C. The Resurrection gives me solid help for today. Death does not wait for the undertaker. It comes to us in many ways and forms: in the death of a child, a spouse, a parent, a loved one, in a divorce, in the loss of a job, in the failure of a business, a bankruptcy. But here is the good news: for those who are in Christ, there is never a period placed at the end of a sentence but that another sentence begins. There is not a chapter that closes but that a new chapter begins to be written. No wonder the Apostle Paul exclaimed, “For me to live is Christ, and to die is gain!” For beyond every death is a resurrection, a new dimension of life in an even higher key.

Conclusion:

Many years ago, I heard Dr. Tony Campolo tell a story I will never forget. Dr. Campolo is chairman of the Sociology Department at Eastern College. He is also a Baptist minister and one of the most dynamic preachers I’ve ever heard. He was born and raised in Philadelphia. When most of the white families in his neighborhood were moving out to the suburbs, his stayed. They stayed on in their Baptist Church as it changed from white to black.

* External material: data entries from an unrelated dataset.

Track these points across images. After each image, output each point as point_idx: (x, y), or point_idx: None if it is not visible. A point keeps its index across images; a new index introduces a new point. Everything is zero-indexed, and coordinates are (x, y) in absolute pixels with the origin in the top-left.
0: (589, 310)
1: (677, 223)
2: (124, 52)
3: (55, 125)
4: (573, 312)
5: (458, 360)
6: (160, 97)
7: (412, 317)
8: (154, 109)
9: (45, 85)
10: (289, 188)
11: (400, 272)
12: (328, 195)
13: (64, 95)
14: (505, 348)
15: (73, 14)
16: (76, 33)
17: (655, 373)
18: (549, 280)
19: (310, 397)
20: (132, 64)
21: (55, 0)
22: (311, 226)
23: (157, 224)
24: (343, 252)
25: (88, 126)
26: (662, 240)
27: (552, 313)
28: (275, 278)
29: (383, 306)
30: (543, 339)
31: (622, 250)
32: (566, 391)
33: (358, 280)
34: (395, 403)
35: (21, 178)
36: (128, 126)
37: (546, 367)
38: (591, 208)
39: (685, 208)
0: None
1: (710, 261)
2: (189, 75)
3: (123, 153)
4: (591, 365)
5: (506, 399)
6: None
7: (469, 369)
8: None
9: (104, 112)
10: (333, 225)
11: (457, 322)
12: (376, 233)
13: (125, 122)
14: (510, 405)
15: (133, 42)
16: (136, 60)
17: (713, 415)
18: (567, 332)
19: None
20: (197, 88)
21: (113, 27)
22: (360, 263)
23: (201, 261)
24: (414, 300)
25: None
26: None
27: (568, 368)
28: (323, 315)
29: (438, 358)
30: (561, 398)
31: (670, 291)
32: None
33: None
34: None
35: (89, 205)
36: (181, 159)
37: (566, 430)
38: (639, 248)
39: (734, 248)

Tony says that even though he preaches all over the country, he would rather preach in his home church than anywhere else. The people there really know how to worship. When you preach, they yell “Preach.” And when you are really going, they help you out by saying, “Keep going.” So different from white churches where they say “Stop.” And the dear older ladies who sit down in front, they wave their white hankies in the air and say in tremulous voices, “Well.”

A unique custom that had evolved his home church is that every Good Friday, they have church all day long. They begin around 9:00 a.m., and have one service right after another until 9:00 or 10:00 at night, broken only with a covered-dish lunch and then dinner. Tony was scheduled as the next-to-last preacher at one such Good Friday preaching convention. He says, “The people yelled, ‘Preach’ and I preached. They shouted out, ‘Keep going,’ and I kept going. The dear ladies said in their tremulous voices, ‘Well, well,’ and I did so well that I wanted to take notes on myself .”

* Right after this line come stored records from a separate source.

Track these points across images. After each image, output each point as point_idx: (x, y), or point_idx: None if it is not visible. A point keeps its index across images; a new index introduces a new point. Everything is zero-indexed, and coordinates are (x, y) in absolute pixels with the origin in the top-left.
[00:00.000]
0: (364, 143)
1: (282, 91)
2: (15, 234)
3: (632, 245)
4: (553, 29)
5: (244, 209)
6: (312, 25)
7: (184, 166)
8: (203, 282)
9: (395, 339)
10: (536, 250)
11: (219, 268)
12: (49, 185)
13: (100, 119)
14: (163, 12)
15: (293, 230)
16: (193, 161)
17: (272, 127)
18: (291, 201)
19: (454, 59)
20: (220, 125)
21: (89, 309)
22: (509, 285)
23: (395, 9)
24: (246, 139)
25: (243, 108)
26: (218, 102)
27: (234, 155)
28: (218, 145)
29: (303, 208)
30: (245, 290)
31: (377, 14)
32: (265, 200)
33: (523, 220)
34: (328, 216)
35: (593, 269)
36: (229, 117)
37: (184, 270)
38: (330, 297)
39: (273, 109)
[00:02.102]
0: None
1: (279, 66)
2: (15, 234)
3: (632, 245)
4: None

Feeling good about how well he had done, he whispered to his senior pastor, who was to bring the last sermon of the day, “Well, pastor, do you think you can beat that?” The old African-American pastor stroked his chin for a moment and then whispered back, “You just watch.”

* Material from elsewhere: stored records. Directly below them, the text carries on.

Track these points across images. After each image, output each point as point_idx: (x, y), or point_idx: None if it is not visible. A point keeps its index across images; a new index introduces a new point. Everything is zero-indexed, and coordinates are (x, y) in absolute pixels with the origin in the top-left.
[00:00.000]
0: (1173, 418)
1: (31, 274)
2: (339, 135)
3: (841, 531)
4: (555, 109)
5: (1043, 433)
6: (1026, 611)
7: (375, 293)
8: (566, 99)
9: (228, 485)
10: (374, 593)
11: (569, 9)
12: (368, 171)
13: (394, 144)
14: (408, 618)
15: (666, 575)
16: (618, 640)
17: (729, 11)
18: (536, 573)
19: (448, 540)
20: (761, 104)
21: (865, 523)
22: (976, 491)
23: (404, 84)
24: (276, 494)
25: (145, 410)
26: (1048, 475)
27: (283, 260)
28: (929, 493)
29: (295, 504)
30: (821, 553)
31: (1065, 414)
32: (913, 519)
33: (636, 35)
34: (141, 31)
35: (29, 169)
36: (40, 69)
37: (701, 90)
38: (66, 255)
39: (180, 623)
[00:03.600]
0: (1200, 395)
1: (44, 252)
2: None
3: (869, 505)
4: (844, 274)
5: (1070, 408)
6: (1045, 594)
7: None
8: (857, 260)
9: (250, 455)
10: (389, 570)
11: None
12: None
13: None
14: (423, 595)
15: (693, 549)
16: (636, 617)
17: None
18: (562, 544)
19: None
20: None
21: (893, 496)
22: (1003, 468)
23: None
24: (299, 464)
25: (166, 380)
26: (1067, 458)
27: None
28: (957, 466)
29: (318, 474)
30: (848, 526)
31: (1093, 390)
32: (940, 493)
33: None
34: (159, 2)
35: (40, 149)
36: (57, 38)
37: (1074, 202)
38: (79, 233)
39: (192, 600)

And then he preached the greatest sermon Tony had ever heard. Its power was in its simplicity. At first, the old pastor said nothing. Just looked at his people until all conversation, all talking died down. You could hear a feather drop in the huge sanctuary. Then he whispered, “It’s Friday, but Sunday’s coming. It’s Friday, but Sunday’s coming.” Over and over again, he simply repeated, low and slow, “It’s Friday, but Sunday’s coming.”

Then after a while he said,

It's Friday: Mary's crying her eyes out 'cause
her baby Jesus is dead.
…but Sunday's coming.
It's Friday: The disciples are on the run,
like sheep without a shepherd.
…but Sunday's coming.
It's Friday: Pilate's strutting around 'cause
he thinks he's got all the power and the victory.
…but Sunday's coming.
It's Friday: Satan's doing a little jig saying,
"I control the whole world."
…but Sunday's coming.

After forty-five minutes, that old preacher was shouting out, “It’s Friday!” And all the people were shouting back, “Sunday’s coming!”

Wow! Wouldn’t you like to have been there? Well, why don’t we try that? I’ll be the black pastor and you be the black congregation. Are you ready?

“It’s Friday!”

“Sunday’s coming.” (Three times).

Beloved, I don’t know why Fridays come tearing and ripping into our lives like a tornado. I don’t know why health suddenly fails, marriages split up, children break parental hearts, careers are destroyed, jobs lost. I don’t understand why these things happen even to the best and most conscientious believers. Jesus understands our Fridays. He’s been there. He’s been there with us on the cross.

I don’t understand Fridays. But this I do know: because God raised up Jesus from the grave, Fridays do not last forever. Sunday’s coming! It always comes to those who have placed their faith and trust in Jesus, who said, “I am the resurrection and the life. He who believes in me, even though he die, yet shall he live!” Hallelujah! That’s the good news!